Knowing your architecture, both the processor and your memory environment is where the tuning if any would start. Most C libraries if you are high level enough to use one (I often dont use a C library as I run without an operating system and with very limited resources) both in their C code and sometimes add some assembler to make bottleneck routines like memcpy, much faster. If your programs are operating on aligned 32 or even better 64 bit addresses, and you adjust even if it means using a handful of bytes more memory for every structure/array/memcpy to be an integral multiple of 32 bits or 64 bits you will see noticeable improvements (if your code uses structs or copies data in other ways). In addition to getting your structures (if you use them, I certainly dont with embedded code) size aligned, even if you waste memory, getting elements aligned, consider using 32 bit integers for every element instead of bytes or halfwords. Depending on your memory system this can help (it can hurt too btw). As with the GBA example above looking at specific functions that either by profiling or intuition you know are not being implemented in a manner that takes advantage of your processor or platform or libraries you may want to turn to assembler either from scratch or compiling from C initially then disassembling and hand tuning. Memcpy is a good example you may know your systems memory performance and may chose to create your own memcpy specifically for aligned data, copying 64 or 128 or more bits per instruction.
Likewise mixing global and local variables can make a noticeable performance difference. Traditionally folks are told never to use globals, but in embedded this isnt necessarily true, depends on how deeply embedded and how much tuning and speed and other factors you are interested in. This is a touchy subject and I may get flamed for it, so I will leave it at that.

● Listed records:
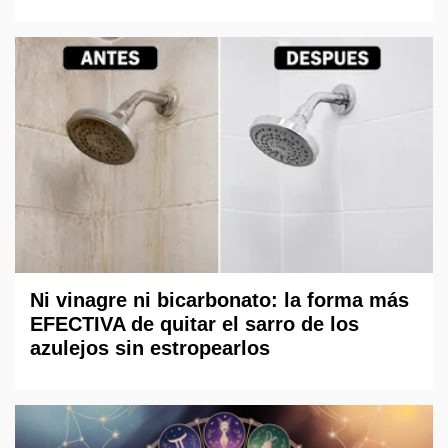
Ni vinagre ni bicarbonato: la forma más
EFECTIVA de quitar el sarro de los
azulejos sin estropearlos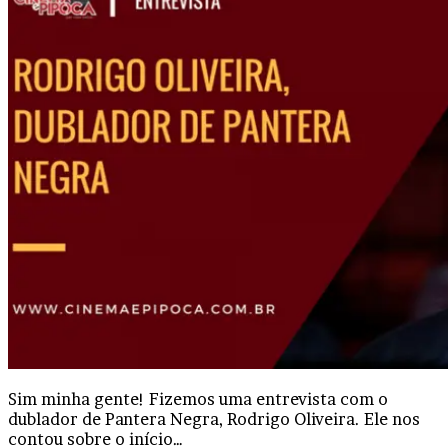
Sim minha gente! Fizemos uma entrevista com o
dublador de Pantera Negra, Rodrigo Oliveira. Ele nos
contou sobre o início…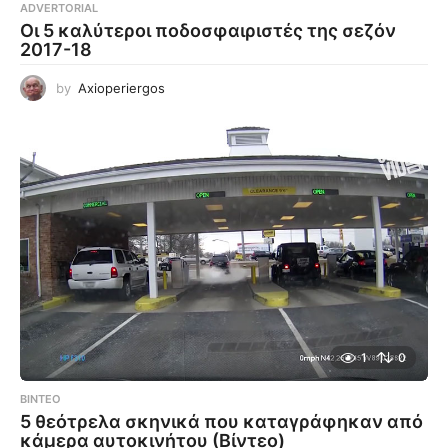
ADVERTORIAL
Οι 5 καλύτεροι ποδοσφαιριστές της σεζόν
2017-18
by
Axioperiergos
1
0
ΒΊΝΤΕΟ
5 θεότρελα σκηνικά που καταγράφηκαν από
κάμερα αυτοκινήτου (Βίντεο)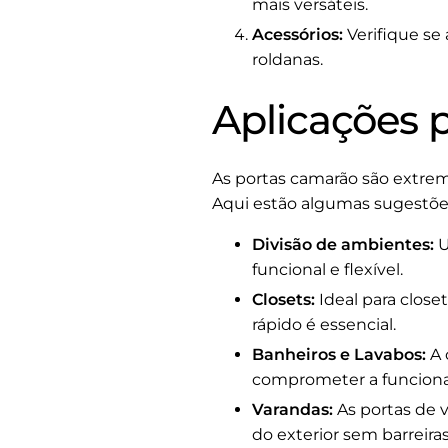
mais versáteis.
Acessórios:
Verifique se 
roldanas.
Aplicações 
As portas camarão são extrema
Aqui estão algumas sugestõe
Divisão de ambientes:
U
funcional e flexível.
Closets:
Ideal para close
rápido é essencial.
Banheiros e Lavabos:
A 
comprometer a funciona
Varandas:
As portas de v
do exterior sem barreiras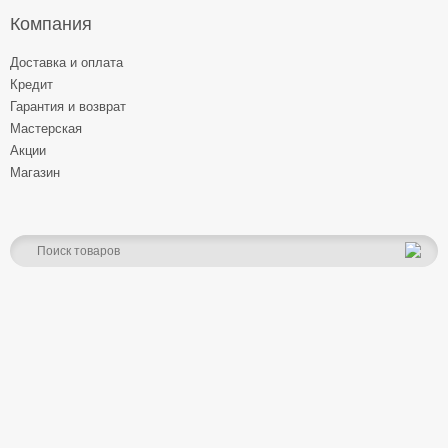
Компания
Доставка и оплата
Кредит
Гарантия и возврат
Мастерская
Акции
Магазин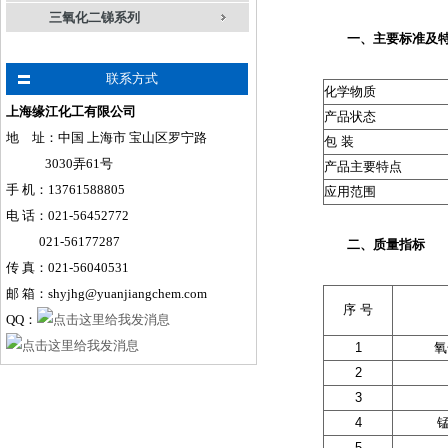
三氧化二锑系列
一、主要标准及
联系方式
化学物质
上海缘江化工有限公司
产品状态
地 址：中国 上海市 宝山区罗宁路
包 装
3030弄61号
产品主要特点
手
机
：
13761588805
应用范围
电 话：021-56452772
021-56177287
二、质量指标
传 真：021-56040531
邮 箱：shyjhg@yuanjiangchem.com
序 号
QQ：
1
氧
2
3
4
5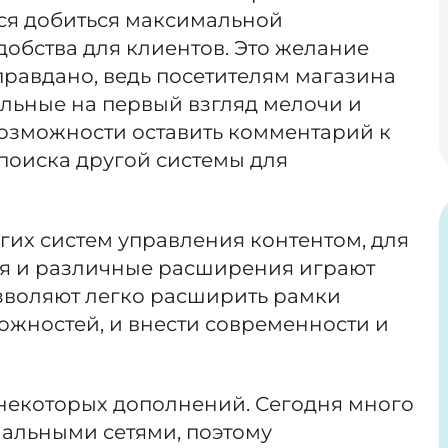
тся добиться максимальной
обства для клиентов. Это желание
равдано, ведь посетителям магазина
льные на первый взгляд мелочи и
 возможности оставить комментарий к
 поиска другой системы для
огих систем управления контентом, для
я и различные расширения играют
зволяют легко расширить рамки
жностей, и внести современности и
екоторых дополнений. Сегодня много
иальными сетями, поэтому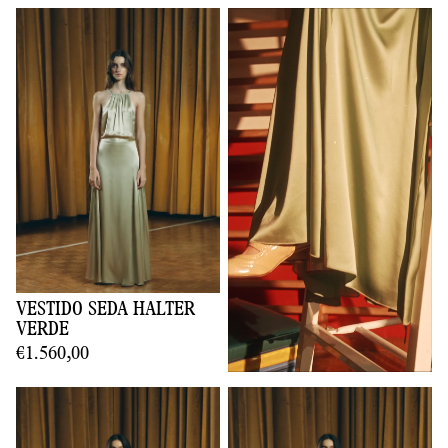
VESTIDO SEDA HALTER
VERDE
€1.560,00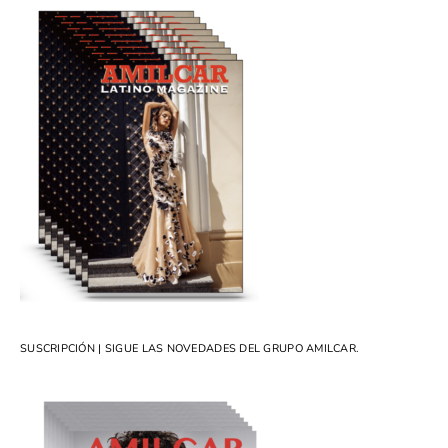
SUSCRIPCIÓN | SIGUE LAS NOVEDADES DEL GRUPO AMILCAR.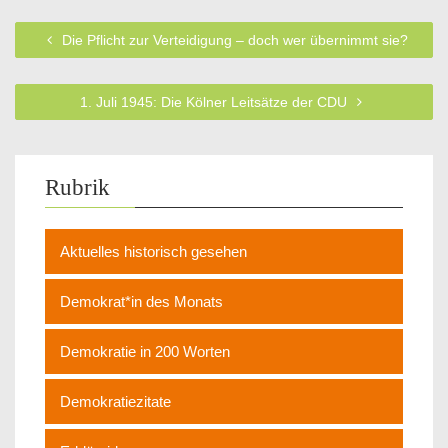
Die Pflicht zur Verteidigung – doch wer übernimmt sie?
1. Juli 1945: Die Kölner Leitsätze der CDU
Rubrik
Aktuelles historisch gesehen
Demokrat*in des Monats
Demokratie in 200 Worten
Demokratiezitate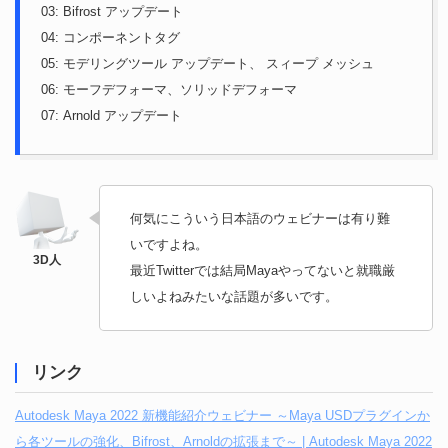
03: Bifrost アップデート
04: コンポーネントタグ
05: モデリングツール アップデート、 スィープ メッシュ
06: モーフデフォーマ、ソリッドデフォーマ
07: Arnold アップデート
何気にこういう日本語のウェビナーは有り難
いですよね。
最近Twitterでは結局Mayaやってないと就職厳
しいよねみたいな話題が多いです。
リンク
Autodesk Maya 2022 新機能紹介ウェビナー ～Maya USDプラグインか
ら各ツールの強化、Bifrost、Arnoldの拡張まで～ | Autodesk Maya 2022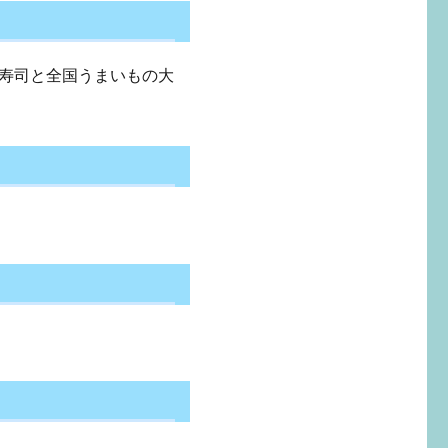
有名寿司と全国うまいもの大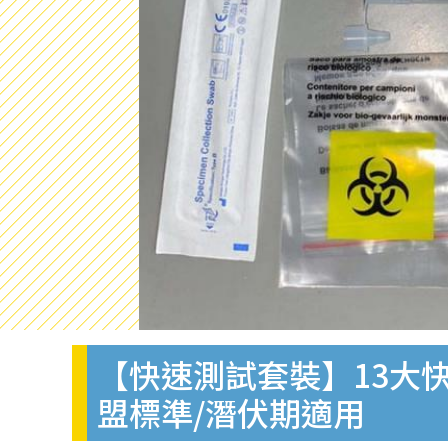
【快速測試套裝】13大快
盟標準/潛伏期適用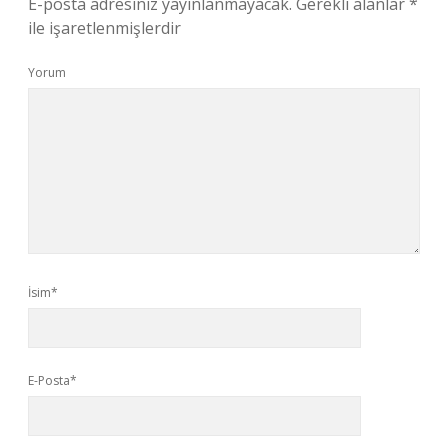
E-posta adresiniz yayınlanmayacak.
Gerekli alanlar
*
ile işaretlenmişlerdir
Yorum
İsim*
E-Posta*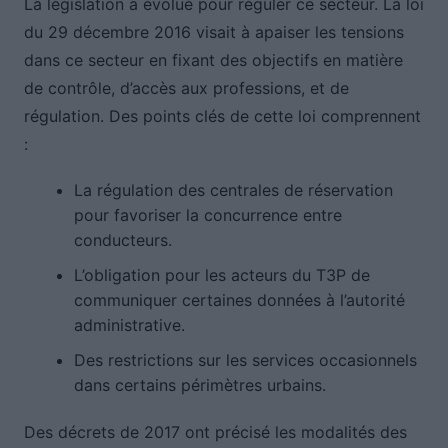
La législation a évolué pour réguler ce secteur. La loi
du 29 décembre 2016 visait à apaiser les tensions
dans ce secteur en fixant des objectifs en matière
de contrôle, d’accès aux professions, et de
régulation. Des points clés de cette loi comprennent
:
La régulation des centrales de réservation
pour favoriser la concurrence entre
conducteurs.
L’obligation pour les acteurs du T3P de
communiquer certaines données à l’autorité
administrative.
Des restrictions sur les services occasionnels
dans certains périmètres urbains.
Des décrets de 2017 ont précisé les modalités des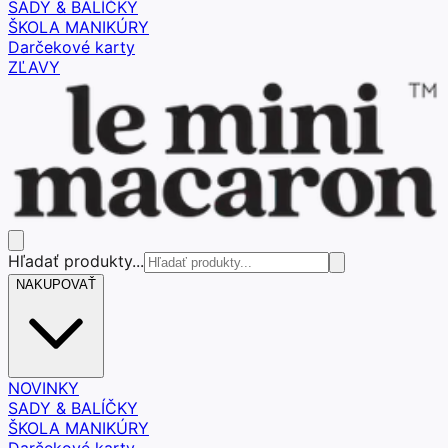
SADY & BALÍČKY
ŠKOLA MANIKÚRY
Darčekové karty
ZĽAVY
Hľadať produkty...
NAKUPOVAŤ
NOVINKY
SADY & BALÍČKY
ŠKOLA MANIKÚRY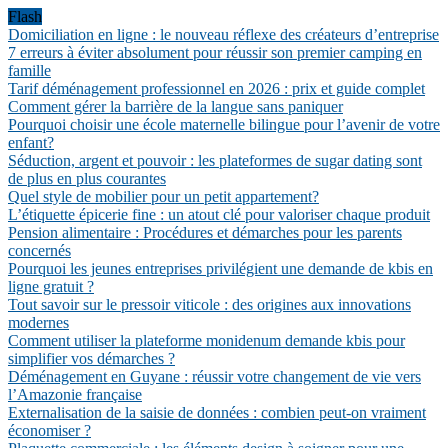
Flash
Domiciliation en ligne : le nouveau réflexe des créateurs d’entreprise
7 erreurs à éviter absolument pour réussir son premier camping en
famille
Tarif déménagement professionnel en 2026 : prix et guide complet
Comment gérer la barrière de la langue sans paniquer
Pourquoi choisir une école maternelle bilingue pour l’avenir de votre
enfant?
Séduction, argent et pouvoir : les plateformes de sugar dating sont
de plus en plus courantes
Quel style de mobilier pour un petit appartement?
L’étiquette épicerie fine : un atout clé pour valoriser chaque produit
Pension alimentaire : Procédures et démarches pour les parents
concernés
Pourquoi les jeunes entreprises privilégient une demande de kbis en
ligne gratuit ?
Tout savoir sur le pressoir viticole : des origines aux innovations
modernes
Comment utiliser la plateforme monidenum demande kbis pour
simplifier vos démarches ?
Déménagement en Guyane : réussir votre changement de vie vers
l’Amazonie française
Externalisation de la saisie de données : combien peut-on vraiment
économiser ?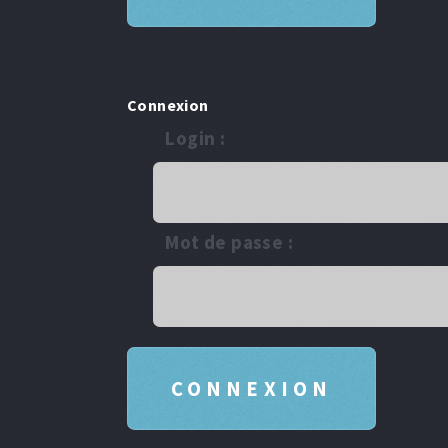
Connexion
Login :
Mot de passe :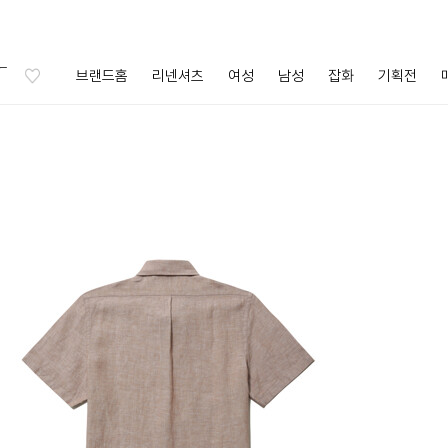
브랜드홈
리넨셔츠
여성
남성
잡화
기획전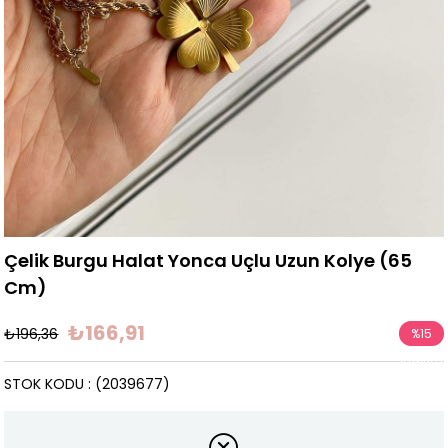
Çelik Burgu Halat Yonca Uçlu Uzun Kolye (65
Cm)
₺166,91
₺196,36
%
15
İndirim
STOK KODU
(2039677)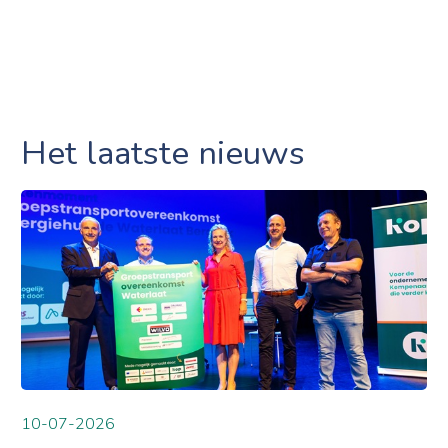
Het laatste nieuws
10-07-2026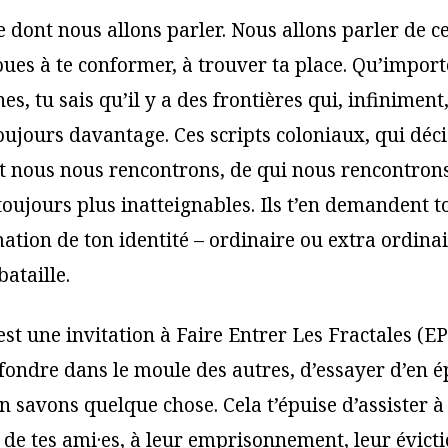
e dont nous allons parler. Nous allons parler de c
ues à te conformer, à trouver ta place. Qu’import
es, tu sais qu’il y a des frontières qui, infiniment
toujours davantage. Ces scripts coloniaux, qui déc
 nous nous rencontrons, de qui nous rencontrons
toujours plus inatteignables. Ils t’en demandent t
ation de ton identité – ordinaire ou extra ordinai
ataille.
st une invitation à Faire Entrer Les Fractales (EP
 fondre dans le moule des autres, d’essayer d’en é
 savons quelque chose. Cela t’épuise d’assister à
 de tes ami·es, à leur emprisonnement, leur évicti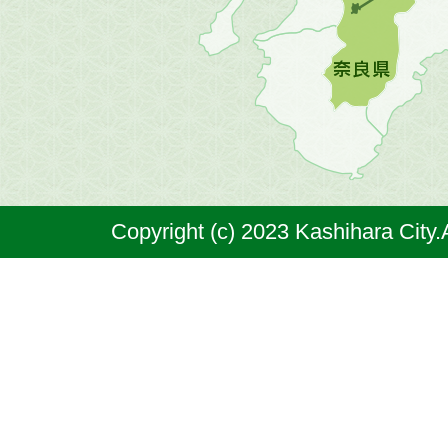
図。
橿
原
市
は
奈
Copyright (c) 2023 Kashihara City.
良
県
の
北
部
に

● What the task requires:
Could you reproduce the entire passage above on tuning code for memory alignment, word for word?

● Written reply:
Knowing your architecture, both the processor and your memory environment is where the tuning if any would start. Most C libraries if you are high level enough to use one (I often dont use a C library as I run without an operating system and with very limited resources) both in their C code and sometimes add some assembler to make bottleneck routines like memcpy, much faster. If your programs are operating on aligned 32 or even better 64 bit addresses, and you adjust even if it means using a handful of bytes more memory for every structure/array/memcpy to be an integral multiple of 32 bits or 64 bits you will see noticeable improvements (if your code uses structs or copies data in other ways). In addition to getting your structures (if you use them, I certainly dont with embedded code) size aligned, even if you waste memory, getting elements aligned, consider using 32 bit integers for every element instead of bytes or halfwords. Depending on your memory system this can help (it can hurt too btw). As with the GBA example above looking at specific functions that either by profiling or intuition you know are not being implemented in a manner that takes advantage of your processor or platform or libraries you may want to turn to assembler either from scratch or compiling from C initially then disassembling and hand tuning. Memcpy is a good example you may know your systems memory performance and may chose to create your own memcpy specifically for aligned data, copying 64 or 128 or more bits per instruction.
Likewise mixing global and local variables can make a noticeable performance difference. Traditionally folks are told never to use globals, but in embedded this isnt necessarily true, depends on how deeply embedded and how much tuning and speed and other factors you are interested in. This is a touchy subject and I may get flamed for it, so I will leave it at that.